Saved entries
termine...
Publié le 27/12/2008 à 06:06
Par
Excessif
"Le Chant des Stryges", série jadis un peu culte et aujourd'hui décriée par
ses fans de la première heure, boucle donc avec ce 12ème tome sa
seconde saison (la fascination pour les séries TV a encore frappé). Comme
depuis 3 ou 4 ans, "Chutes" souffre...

--

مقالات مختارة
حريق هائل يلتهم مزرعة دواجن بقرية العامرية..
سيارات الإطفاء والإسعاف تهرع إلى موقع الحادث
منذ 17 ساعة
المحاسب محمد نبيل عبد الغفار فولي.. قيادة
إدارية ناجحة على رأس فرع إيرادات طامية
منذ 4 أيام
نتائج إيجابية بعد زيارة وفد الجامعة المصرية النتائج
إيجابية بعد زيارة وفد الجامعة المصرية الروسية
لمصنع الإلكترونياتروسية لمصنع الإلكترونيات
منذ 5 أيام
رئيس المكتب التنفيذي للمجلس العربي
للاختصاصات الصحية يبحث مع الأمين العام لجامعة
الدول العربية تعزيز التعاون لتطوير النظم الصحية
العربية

WHAT YOU WILL DO:
Only the lines above starting at the one containing "ses fans de" and ending at the one containing "depuis 3 ou", both included, are to be returned, exactly as they read.

RESULT OF THE TASK:
ses fans de la première heure, boucle donc avec ce 12ème tome sa
seconde saison (la fascination pour les séries TV a encore frappé). Comme
depuis 3 ou 4 ans, "Chutes" souffre...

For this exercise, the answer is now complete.